#### Description of the task:
Indicate, with the number alone, how many lines in the listing below hold the string "отеками".

#### Task inputs:
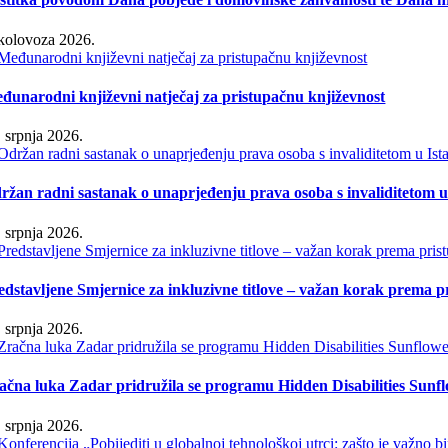
 kolovoza 2026.
đunarodni književni natječaj za pristupačnu književnost
. srpnja 2026.
ržan radni sastanak o unaprjeđenju prava osoba s invaliditetom u 
. srpnja 2026.
edstavljene Smjernice za inkluzivne titlove – važan korak prema 
. srpnja 2026.
ačna luka Zadar pridružila se programu Hidden Disabilities Sunf
. srpnja 2026.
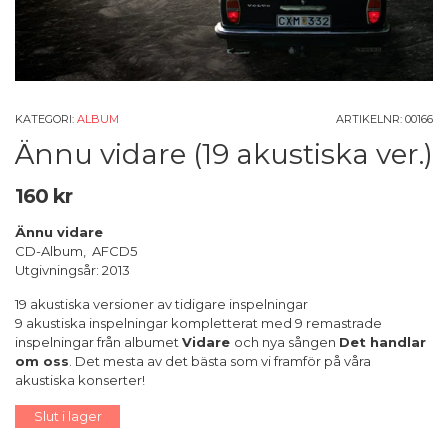
KATEGORI:
ALBUM
ARTIKELNR:
00166
Ännu vidare (19 akustiska ver.)
160
kr
Ännu vidare
CD-Album, AFCD5
Utgivningsår: 2013
19 akustiska versioner av tidigare inspelningar
9 akustiska inspelningar kompletterat med 9 remastrade
inspelningar från albumet
Vidare
och nya sången
Det handlar
om oss
. Det mesta av det bästa som vi framför på våra
akustiska konserter!
Slut i lager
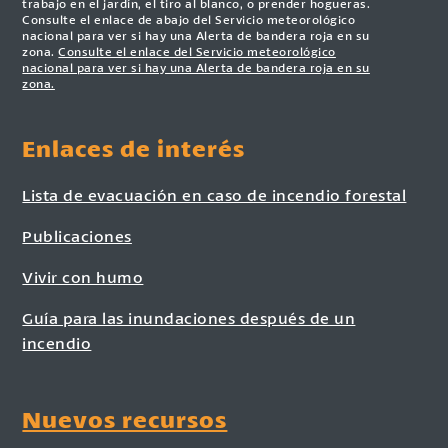
trabajo en el jardín, el tiro al blanco, o prender hogueras.
Consulte el enlace de abajo del Servicio meteorológico
nacional para ver si hay una Alerta de bandera roja en su
zona.
Consulte el enlace del Servicio meteorológico
nacional para ver si hay una Alerta de bandera roja en su
zona.
Enlaces de interés
Lista de evacuación en caso de incendio forestal
Publicaciones
Vivir con humo
Guía para las inundaciones después de un
incendio
Nuevos recursos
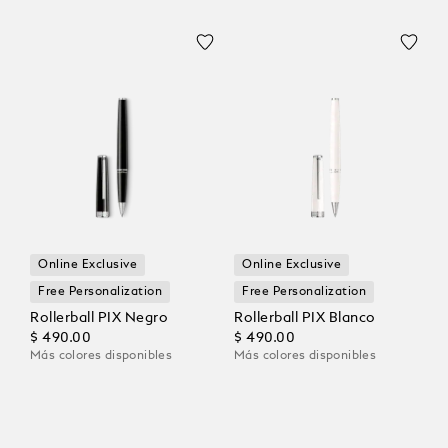
Online Exclusive
Online Exclusive
Free Personalization
Free Personalization
Rollerball PIX Negro
Rollerball PIX Blanco
$ 490.00
$ 490.00
Más colores disponibles
Más colores disponibles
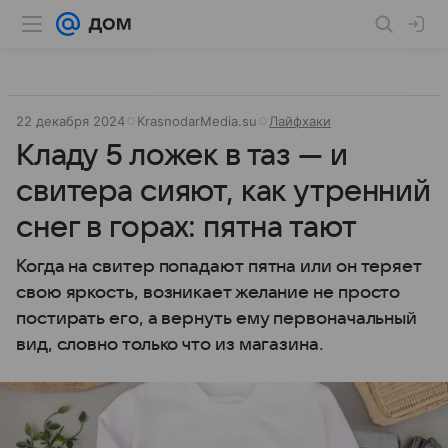
22 декабря 2024
KrasnodarMedia.su
Лайфхаки
Кладу 5 ложек в таз — и
свитера сияют, как утренний
снег в горах: пятна тают
Когда на свитер попадают пятна или он теряет
свою яркость, возникает желание не просто
постирать его, а вернуть ему первоначальный
вид, словно только что из магазина.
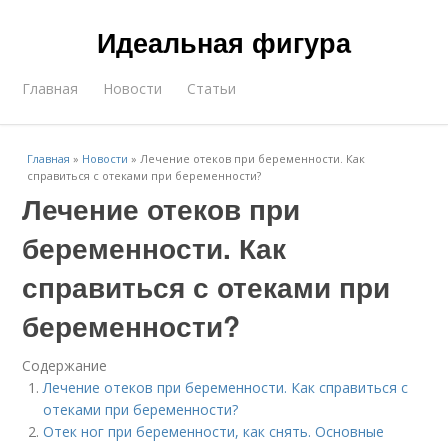
Идеальная фигура
Главная
Новости
Статьи
Главная
»
Новости
»
Лечение отеков при беременности. Как
справиться с отеками при беременности?
Лечение отеков при
беременности. Как
справиться с отеками при
беременности?
Содержание
Лечение отеков при беременности. Как справиться с
отеками при беременности?
Отек ног при беременности, как снять. Основные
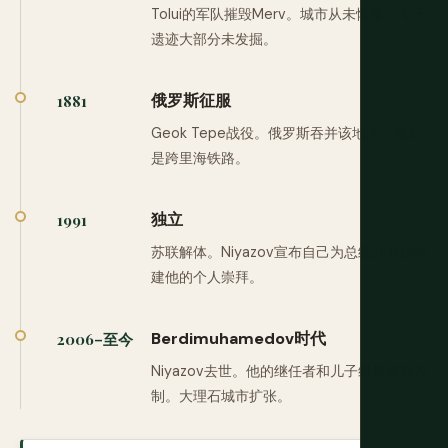
Tolui的军队摧毁Merv。城市从未恢复。今天
遗迹大部分未发掘。
俄罗斯征服
1881
Geok Tepe战役。俄罗斯吞并该地区。随后
是跨里海铁路。
独立
1991
苏联解体。Niyazov宣布自己为总统并开始构
建他的个人崇拜。
Berdimuhamedov时代
2006–至今
Niyazov去世。他的继任者和儿子维持威权控
制。大理石城市扩张。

#### Solution for this exercise:
3